Der Bauabschnitt zwei im Jahr 2019 umfasst die restlichen Gebiete Göstlings – das Hochreith und die Gebiete entlang der B25 nach der Kreuzung Steinbachtal Richtung Lunz bis in den Ortsteil Stiegengraben und die Haushalte, welche weiter von Siedlungen und Ortsteilen entfernt sind.

Im Spätsommer läuft Bau auf Hochtouren

Göstling ist nach Waidhofen und Ybbsitz die dritte Gemeinde, in der die Bauarbeiten für das Breitbandnetz beginnen. „Mitte Juni werden wir die Vorbereitungsbegehungen tätigen. Drei bis vier Wochen später beginnen wir dann mit den ersten Grabungsarbeiten. Anfangs stationieren wir zwei Bautrupps in Göstling, in der Hochphase des Baus, die im Spätsommer sein wird, werden bis zu zehn Bautrupps bestehend aus 30 bis 40 Mann den Ausbau voranbringen“, erklärt Manuel Hochleitner von der Baufirma Hasenöhrl.

Diese verlegt die Leitungen bis zur Grundstücksgrenze. Spätestens zwei Wochen davor wird jeder einzelne Haushalt kontaktiert.
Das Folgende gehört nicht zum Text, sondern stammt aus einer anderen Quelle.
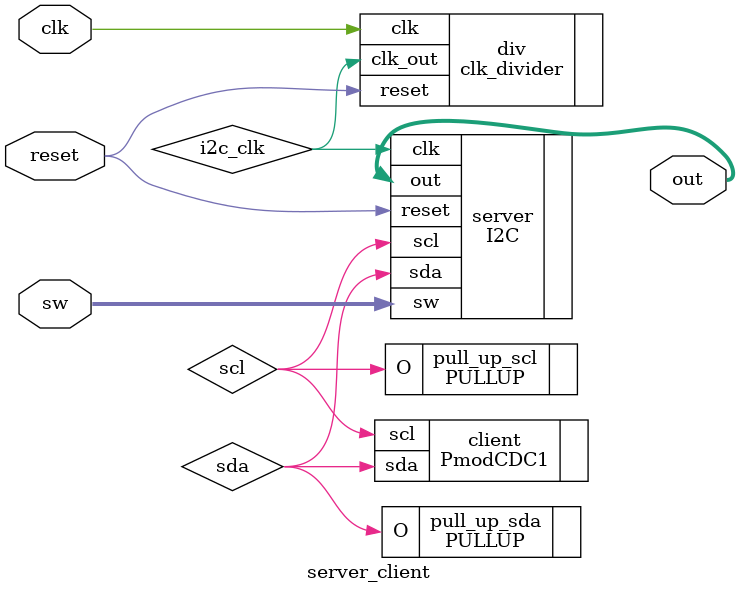
<source format=v>
`timescale 1ns / 1ps

module server_client(
	input clk,
	input reset,
	input [1:0] sw,
	output wire [15:0] out
   );
	
	wire sda;
	wire scl;
	wire i2c_clk;
	
	reg [31:0] tmp = 0;
	
	PULLUP pull_up_sda (.O(sda));
	PULLUP pull_up_scl (.O(scl));
	
	clk_divider div(
		.reset(reset),
		.clk(clk),
		.clk_out(i2c_clk)
		);
	
	I2C server(
		.clk(i2c_clk),
		.reset(reset),
		.sw(sw),
		.out(out),
		.scl(scl),
		.sda(sda)
		);
	
	PmodCDC1 client(
		.scl(scl),
		.sda(sda)
	);
	
	
	always@(posedge i2c_clk) begin
		tmp <= tmp + 1;
		if (tmp >= 20000000) begin
			tmp <= 0;
		end
	end

endmodule

</source>
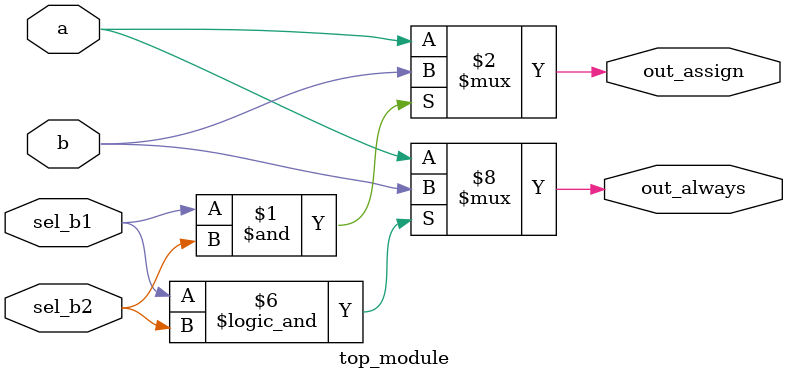
<source format=sv>
module top_module(
    input a,
    input b,
    input sel_b1,
    input sel_b2,
    output wire out_assign,
    output reg out_always   ); 

    // using assign statement
    assign out_assign = (sel_b1 & sel_b2)? b:a;
    
    // using procedural statements
    always @* begin
        if (sel_b1 == 1'b1 && sel_b2 == 1'b1) begin
        	out_always <= b;
        end else begin
            out_always <= a;
        end
    end
    
endmodule
</source>
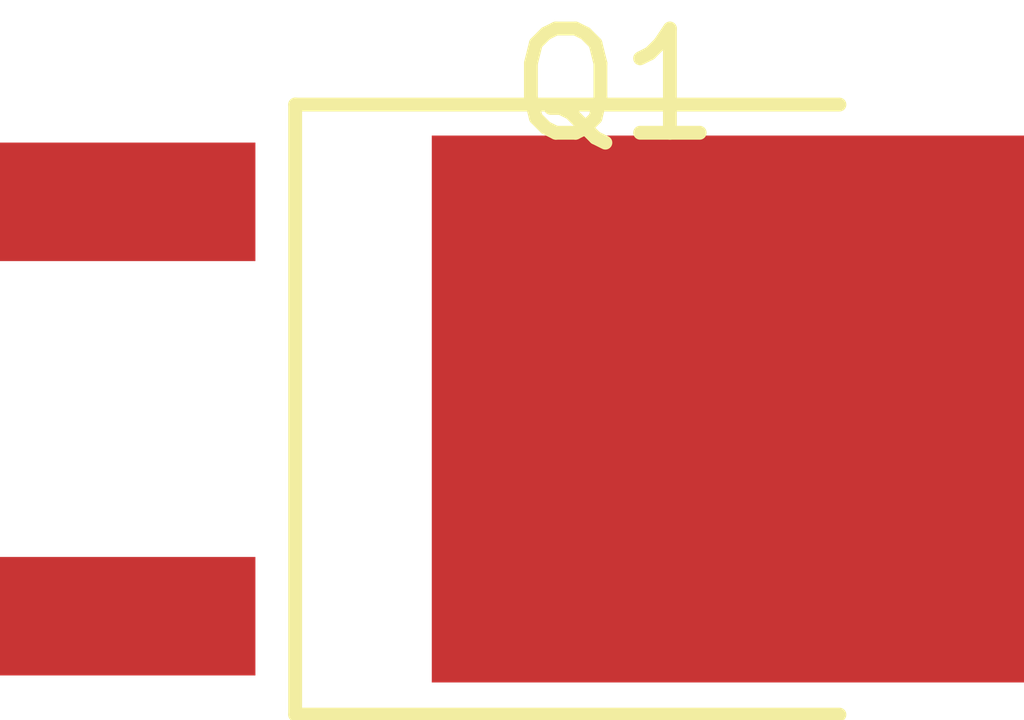
<source format=kicad_pcb>
(kicad_pcb (version 20171130) (host pcbnew "(5.1.5)-3") (page "A4") (layers (0 "F.Cu" signal) (31 "B.Cu" signal) (32 "B.Adhes" user) (33 "F.Adhes" user) (34 "B.Paste" user) (35 "F.Paste" user) (36 "B.SilkS" user) (37 "F.SilkS" user) (38 "B.Mask" user) (39 "F.Mask" user) (40 "Dwgs.User" user) (41 "Cmts.User" user) (42 "Eco1.User" user) (43 "Eco2.User" user) (44 "Edge.Cuts" user) (45 "Margin" user) (46 "B.CrtYd" user) (47 "F.CrtYd" user) (48 "B.Fab" user hide) (49 "F.Fab" user hide)) (net 0 "") (module "easyeda:TO-252-2_L6.6-W6.1-P4.57-LS9.9-TL-CW" (layer "F.Cu") (at 12.7 12.7) (attr smd) (fp_text value "TO-252-2_L6.6-W6.1-P4.57-LS9.9-TL-CW" (at 0.811 -5.33 0) (layer "F.Fab") hide (effects (font (size 1.143 1.143) (thickness 0.152)) (justify left))) (fp_text reference "Q1" (at 0.811 -3.552 0) (layer "F.SilkS") (effects (font (size 1.143 1.143) (thickness 0.152)) (justify left))) (fp_line (start -1.456 -3.34) (end -1.456 3.353) (width 0.152) (layer "F.SilkS")) (fp_line (start 4.511 3.353) (end -1.456 3.353) (width 0.152) (layer "F.SilkS")) (fp_line (start 4.511 -3.34) (end -1.456 -3.34) (width 0.152) (layer "F.SilkS")) (fp_circle (center -3.962 -2.286) (end -3.662 -2.286) (layer "Cmts.User") (width 0.6)) (pad 2 smd rect (at 3.292 0 0) (size 6.5 6) (layers "F.Cu" "F.Paste" "F.Mask")) (pad 1 smd rect (at -3.292 -2.273 0) (size 2.8 1.3) (layers "F.Cu" "F.Paste" "F.Mask")) (pad 3 smd rect (at -3.292 2.273 0) (size 2.8 1.3) (layers "F.Cu" "F.Paste" "F.Mask")) (fp_text user gge121 (at 0 0) (layer "Cmts.User") (effects (font (size 1 1) (thickness 0.15))))))
</source>
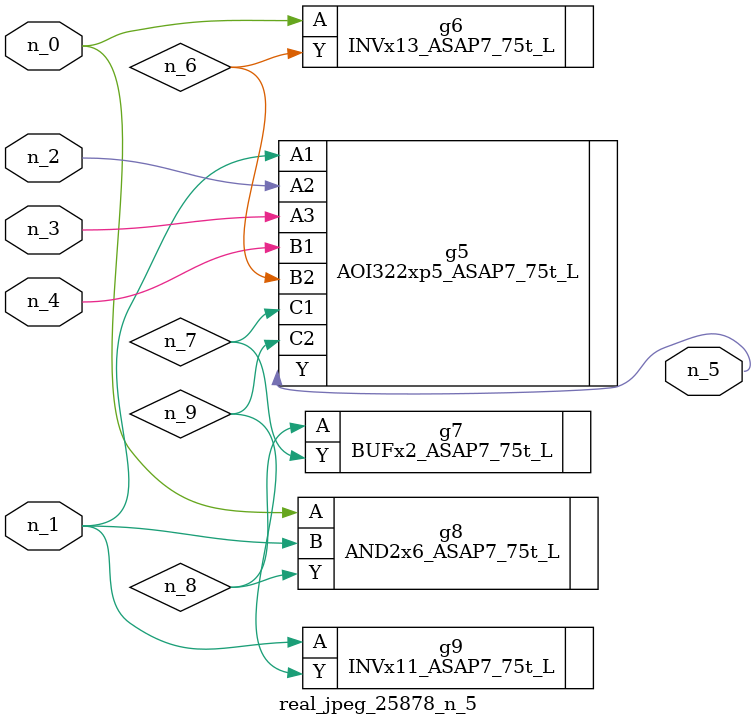
<source format=v>
module real_jpeg_25878_n_5 (n_4, n_0, n_1, n_2, n_3, n_5);

input n_4;
input n_0;
input n_1;
input n_2;
input n_3;

output n_5;

wire n_8;
wire n_6;
wire n_7;
wire n_9;

INVx13_ASAP7_75t_L g6 ( 
.A(n_0),
.Y(n_6)
);

AND2x6_ASAP7_75t_L g8 ( 
.A(n_0),
.B(n_1),
.Y(n_8)
);

AOI322xp5_ASAP7_75t_L g5 ( 
.A1(n_1),
.A2(n_2),
.A3(n_3),
.B1(n_4),
.B2(n_6),
.C1(n_7),
.C2(n_9),
.Y(n_5)
);

INVx11_ASAP7_75t_L g9 ( 
.A(n_1),
.Y(n_9)
);

BUFx2_ASAP7_75t_L g7 ( 
.A(n_8),
.Y(n_7)
);


endmodule
</source>
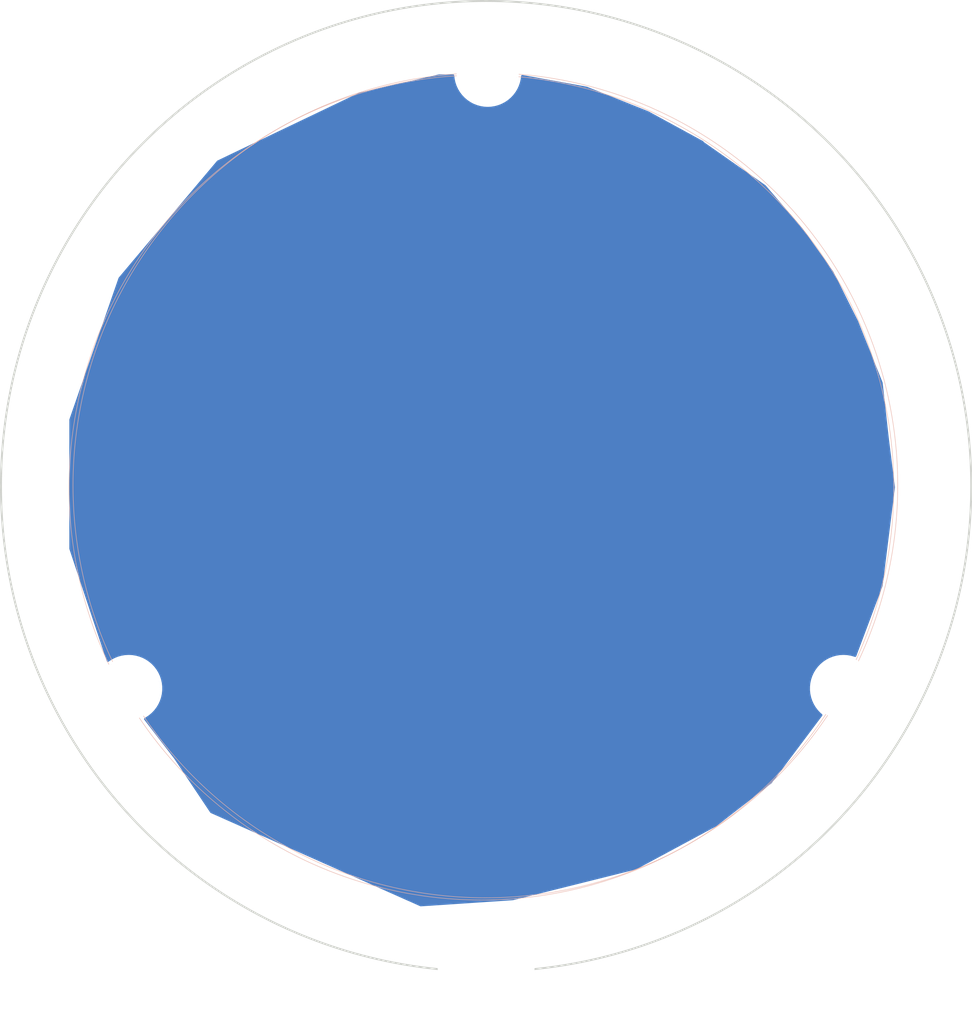
<source format=kicad_pcb>
(kicad_pcb (version 20221018) (generator pcbnew)

  (general
    (thickness 1.6)
  )

  (paper "A4")
  (layers
    (0 "F.Cu" signal)
    (31 "B.Cu" signal)
    (32 "B.Adhes" user "B.Adhesive")
    (33 "F.Adhes" user "F.Adhesive")
    (34 "B.Paste" user)
    (35 "F.Paste" user)
    (36 "B.SilkS" user "B.Silkscreen")
    (37 "F.SilkS" user "F.Silkscreen")
    (38 "B.Mask" user)
    (39 "F.Mask" user)
    (40 "Dwgs.User" user "User.Drawings")
    (41 "Cmts.User" user "User.Comments")
    (42 "Eco1.User" user "User.Eco1")
    (43 "Eco2.User" user "User.Eco2")
    (44 "Edge.Cuts" user)
    (45 "Margin" user)
    (46 "B.CrtYd" user "B.Courtyard")
    (47 "F.CrtYd" user "F.Courtyard")
    (48 "B.Fab" user)
    (49 "F.Fab" user)
    (50 "User.1" user)
    (51 "User.2" user)
    (52 "User.3" user)
    (53 "User.4" user)
    (54 "User.5" user)
    (55 "User.6" user)
    (56 "User.7" user)
    (57 "User.8" user)
    (58 "User.9" user)
  )

  (setup
    (pad_to_mask_clearance 0)
    (aux_axis_origin 142.24 81.4)
    (pcbplotparams
      (layerselection 0x00010fc_ffffffff)
      (plot_on_all_layers_selection 0x0000000_00000000)
      (disableapertmacros false)
      (usegerberextensions false)
      (usegerberattributes true)
      (usegerberadvancedattributes true)
      (creategerberjobfile true)
      (dashed_line_dash_ratio 12.000000)
      (dashed_line_gap_ratio 3.000000)
      (svgprecision 4)
      (plotframeref false)
      (viasonmask false)
      (mode 1)
      (useauxorigin false)
      (hpglpennumber 1)
      (hpglpenspeed 20)
      (hpglpendiameter 15.000000)
      (dxfpolygonmode true)
      (dxfimperialunits true)
      (dxfusepcbnewfont true)
      (psnegative false)
      (psa4output false)
      (plotreference true)
      (plotvalue true)
      (plotinvisibletext false)
      (sketchpadsonfab false)
      (subtractmaskfromsilk false)
      (outputformat 1)
      (mirror false)
      (drillshape 1)
      (scaleselection 1)
      (outputdirectory "")
    )
  )

  (net 0 "")
  (net 1 "GND")

  (footprint "MountingHole:MountingHole_6.4mm_M6" (layer "F.Cu") (at 79.375 36.195))

  (footprint (layer "F.Cu") (at 42.38 99.575))

  (footprint (layer "F.Cu") (at 79.21 128.15))

  (footprint (layer "F.Cu") (at 116.04 99.575))

  (gr_circle (center 78.724962 78.874192) (end 121.224962 78.874192)
    (stroke (width 0.05) (type default)) (fill none) (layer "B.SilkS") (tstamp bdead3de-dfc0-4ed9-8bd5-82dc457ac653))
  (gr_circle (center 79.1338 78.6454) (end 121.6338 78.6454)
    (stroke (width 0.05) (type default)) (fill none) (layer "B.SilkS") (tstamp e838a92c-ee75-4a55-a32e-3b752dd4352f))
  (gr_circle (center 79.21 78.74) (end 129.21 78.74)
    (stroke (width 0.2) (type default)) (fill none) (layer "Edge.Cuts") (tstamp 0c6dac1a-11b8-4a68-8bc7-a9ef78dd16a9))

  (zone (net 1) (net_name "GND") (layer "B.Cu") (tstamp 3e580c83-7e99-4b87-ba41-79d26804d184) (hatch edge 0.5)
    (connect_pads (clearance 0.5))
    (min_thickness 0.25) (filled_areas_thickness no)
    (fill yes (thermal_gap 0.5) (thermal_bridge_width 0.5))
    (polygon
      (pts
        (xy 82.611162 36.303792)
        (xy 89.596162 37.573792)
        (xy 95.946162 40.113792)
        (xy 102.931162 43.923792)
        (xy 101.661162 43.288792)
        (xy 108.011162 47.733792)
        (xy 111.821162 52.178792)
        (xy 114.996162 56.623792)
        (xy 117.536162 61.703792)
        (xy 120.076162 68.053792)
        (xy 120.711162 73.768792)
        (xy 121.346162 78.848792)
        (xy 120.076162 89.008792)
        (xy 116.266162 99.168792)
        (xy 108.646162 109.328792)
        (xy 102.931162 113.773792)
        (xy 94.676162 118.218792)
        (xy 81.976162 121.393792)
        (xy 72.451162 122.028792)
        (xy 50.8 112.395)
        (xy 47.051162 106.788792)
        (xy 40.701162 98.533792)
        (xy 36.256162 85.198792)
        (xy 36.256162 71.863792)
        (xy 41.336162 57.258792)
        (xy 51.496162 45.193792)
        (xy 66.101162 38.208792)
        (xy 74.356162 36.303792)
      )
    )
    (filled_polygon
      (layer "B.Cu")
      (pts
        (xy 75.871779 36.323477)
        (xy 75.917534 36.376281)
        (xy 75.928013 36.414385)
        (xy 75.964953 36.754047)
        (xy 76.045386 37.119461)
        (xy 76.106623 37.301203)
        (xy 76.164858 37.474038)
        (xy 76.16486 37.474043)
        (xy 76.164862 37.474048)
        (xy 76.321959 37.813608)
        (xy 76.321966 37.813621)
        (xy 76.514853 38.134205)
        (xy 76.514857 38.13421)
        (xy 76.514861 38.134216)
        (xy 76.514864 38.13422)
        (xy 76.56922 38.205724)
        (xy 76.741296 38.432086)
        (xy 76.741297 38.432087)
        (xy 76.998608 38.703727)
        (xy 77.28377 38.945947)
        (xy 77.283774 38.94595)
        (xy 77.283779 38.945954)
        (xy 77.43483 39.048369)
        (xy 77.593465 39.155926)
        (xy 77.593469 39.155928)
        (xy 77.924045 39.331189)
        (xy 77.924049 39.33119)
        (xy 77.924054 39.331193)
        (xy 78.271635 39.469681)
        (xy 78.271637 39.469682)
        (xy 78.469804 39.524702)
        (xy 78.632155 39.569779)
        (xy 79.001387 39.630311)
        (xy 79.281528 39.6455)
        (xy 79.468472 39.6455)
        (xy 79.748613 39.630311)
        (xy 80.117845 39.569779)
        (xy 80.370134 39.49973)
        (xy 80.478362 39.469682)
        (xy 80.478364 39.469681)
        (xy 80.478363 39.469681)
        (xy 80.478368 39.46968)
        (xy 80.825955 39.331189)
        (xy 81.156531 39.155928)
        (xy 81.466221 38.945954)
        (xy 81.751392 38.703727)
        (xy 82.008703 38.432087)
        (xy 82.235136 38.13422)
        (xy 82.235142 38.134209)
        (xy 82.235146 38.134205)
        (xy 82.355055 37.934912)
        (xy 82.428036 37.813617)
        (xy 82.585142 37.474038)
        (xy 82.704613 37.119462)
        (xy 82.785046 36.754049)
        (xy 82.815291 36.475944)
        (xy 82.842108 36.411427)
        (xy 82.899549 36.37165)
        (xy 82.960743 36.367352)
        (xy 89.583887 37.57156)
        (xy 89.607749 37.578426)
        (xy 91.198387 38.214682)
        (xy 95.942731 40.11242)
        (xy 95.949399 40.115558)
        (xy 98.761727 41.649554)
        (xy 101.574056 43.183552)
        (xy 101.623483 43.232935)
        (xy 101.631067 43.267725)
        (xy 101.661164 43.288793)
        (xy 101.661162 43.288792)
        (xy 102.568305 43.923792)
        (xy 107.998322 47.724804)
        (xy 108.021361 47.745691)
        (xy 111.819375 52.176707)
        (xy 111.822754 52.181022)
        (xy 114.990508 56.615877)
        (xy 115.000513 56.632495)
        (xy 117.535017 61.701503)
        (xy 117.537111 61.706166)
        (xy 119.647777 66.982831)
        (xy 120.069909 68.03816)
        (xy 120.07802 68.070518)
        (xy 120.711162 73.768792)
        (xy 121.344239 78.833412)
        (xy 121.344239 78.864172)
        (xy 120.077973 88.994301)
        (xy 120.071036 89.02246)
        (xy 117.360474 96.250622)
        (xy 117.318503 96.306482)
        (xy 117.252996 96.330783)
        (xy 117.198474 96.322276)
        (xy 117.143368 96.30032)
        (xy 117.143363 96.300318)
        (xy 117.143359 96.300317)
        (xy 116.782853 96.200223)
        (xy 116.78285 96.200222)
        (xy 116.782846 96.200221)
        (xy 116.782845 96.200221)
        (xy 116.686153 96.184369)
        (xy 116.41361 96.139688)
        (xy 116.133472 96.1245)
        (xy 115.946528 96.1245)
        (xy 115.666389 96.139688)
        (xy 115.297149 96.200222)
        (xy 115.297146 96.200223)
        (xy 114.936637 96.300317)
        (xy 114.936635 96.300318)
        (xy 114.589054 96.438806)
        (xy 114.589036 96.438815)
        (xy 114.258465 96.614073)
        (xy 113.94878 96.824045)
        (xy 113.94877 96.824052)
        (xy 113.663608 97.066272)
        (xy 113.406297 97.337912)
        (xy 113.406296 97.337913)
        (xy 113.179857 97.635789)
        (xy 113.179853 97.635794)
        (xy 112.986966 97.956378)
        (xy 112.986959 97.956391)
        (xy 112.829862 98.295951)
        (xy 112.710386 98.650538)
        (xy 112.629953 99.015952)
        (xy 112.5895 99.387917)
        (xy 112.5895 99.762082)
        (xy 112.629953 100.134047)
        (xy 112.710386 100.499461)
        (xy 112.74963 100.615932)
        (xy 112.829858 100.854038)
        (xy 112.82986 100.854043)
        (xy 112.829862 100.854048)
        (xy 112.986959 101.193608)
        (xy 112.986966 101.193621)
        (xy 113.179853 101.514205)
        (xy 113.179857 101.51421)
        (xy 113.179861 101.514216)
        (xy 113.179864 101.51422)
        (xy 113.406297 101.812087)
        (xy 113.663608 102.083727)
        (xy 113.828994 102.224208)
        (xy 113.867345 102.28261)
        (xy 113.868033 102.352477)
        (xy 113.847918 102.393115)
        (xy 108.656126 109.315505)
        (xy 108.633055 109.338985)
        (xy 102.939354 113.76742)
        (xy 102.922013 113.778718)
        (xy 94.689825 118.211434)
        (xy 94.661111 118.222554)
        (xy 81.986918 121.391103)
        (xy 81.965092 121.39453)
        (xy 72.481781 122.02675)
        (xy 72.423124 122.016316)
        (xy 50.832746 112.40957)
        (xy 50.780077 112.365206)
        (xy 48.74076 109.315505)
        (xy 47.051162 106.788792)
        (xy 43.979853 102.796091)
        (xy 43.954581 102.730953)
        (xy 43.968538 102.662492)
        (xy 44.017292 102.612443)
        (xy 44.019991 102.610967)
        (xy 44.161531 102.535928)
        (xy 44.471221 102.325954)
        (xy 44.756392 102.083727)
        (xy 45.013703 101.812087)
        (xy 45.240136 101.51422)
        (xy 45.240142 101.514209)
        (xy 45.240146 101.514205)
        (xy 45.360055 101.314912)
        (xy 45.433036 101.193617)
        (xy 45.590142 100.854038)
        (xy 45.709613 100.499462)
        (xy 45.790046 100.134049)
        (xy 45.8305 99.762081)
        (xy 45.8305 99.387919)
        (xy 45.790046 99.015951)
        (xy 45.709613 98.650538)
        (xy 45.590142 98.295962)
        (xy 45.471538 98.039603)
        (xy 45.43304 97.956391)
        (xy 45.433033 97.956378)
        (xy 45.240146 97.635794)
        (xy 45.240142 97.635789)
        (xy 45.240139 97.635785)
        (xy 45.240136 97.63578)
        (xy 45.013703 97.337913)
        (xy 44.756392 97.066273)
        (xy 44.756391 97.066272)
        (xy 44.471229 96.824052)
        (xy 44.471223 96.824048)
        (xy 44.471221 96.824046)
        (xy 44.370717 96.755903)
        (xy 44.161534 96.614073)
        (xy 43.830963 96.438815)
        (xy 43.830945 96.438806)
        (xy 43.483364 96.300318)
        (xy 43.483362 96.300317)
        (xy 43.122853 96.200223)
        (xy 43.12285 96.200222)
        (xy 43.122846 96.200221)
        (xy 43.122845 96.200221)
        (xy 43.026153 96.184369)
        (xy 42.75361 96.139688)
        (xy 42.473472 96.1245)
        (xy 42.286528 96.1245)
        (xy 42.006389 96.139688)
        (xy 41.637149 96.200222)
        (xy 41.637146 96.200223)
        (xy 41.276637 96.300317)
        (xy 41.276635 96.300318)
        (xy 40.929054 96.438806)
        (xy 40.929036 96.438815)
        (xy 40.598471 96.614069)
        (xy 40.295753 96.819317)
        (xy 40.229218 96.840645)
        (xy 40.161715 96.822617)
        (xy 40.114674 96.770955)
        (xy 40.108532 96.755903)
        (xy 36.262525 85.217881)
        (xy 36.256162 85.178669)
        (xy 36.256162 71.884743)
        (xy 36.263044 71.844006)
        (xy 37.581379 68.053792)
        (xy 41.328641 57.280412)
        (xy 41.350908 57.24128)
        (xy 51.478938 45.214244)
        (xy 51.520284 45.182255)
        (xy 66.088853 38.214678)
        (xy 66.114452 38.205724)
        (xy 74.062111 36.37165)
        (xy 74.342404 36.306967)
        (xy 74.370287 36.303792)
        (xy 75.80474 36.303792)
      )
    )
  )
)

</source>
Wer will, kann die Baufirma Hasenöhrl beauftragen, eine Verbindung des Kabels zwischen Grundstücksgrenze und Wohngebäude herzustellen.

Digitour-Bus des Landes gibt kleinen Ausblick

Einen kleinen Vorgeschmack auf das Leben mit Hochgeschwindigkeits-Internet konnten die Göstlinger schon jetzt bekommen. Mit im Gepäck war bei der Veranstaltung der „Digitalisierungsbus“ des Landes Niederösterreichs. Hier wurde, unter anderem mithilfe von 3-D Drucker, Handyappsteuerung „Smart Home“ und interagierendem Roboter, die Welt von Morgen im Zeichen der schnellen Verbindungen präsentiert. Die Tour im Bus gab interessante Einblicke in bereits vorhandene Technologien und einen Ausblick, was eine „Vernetzte Welt“ in Zukunft noch alles bringen kann.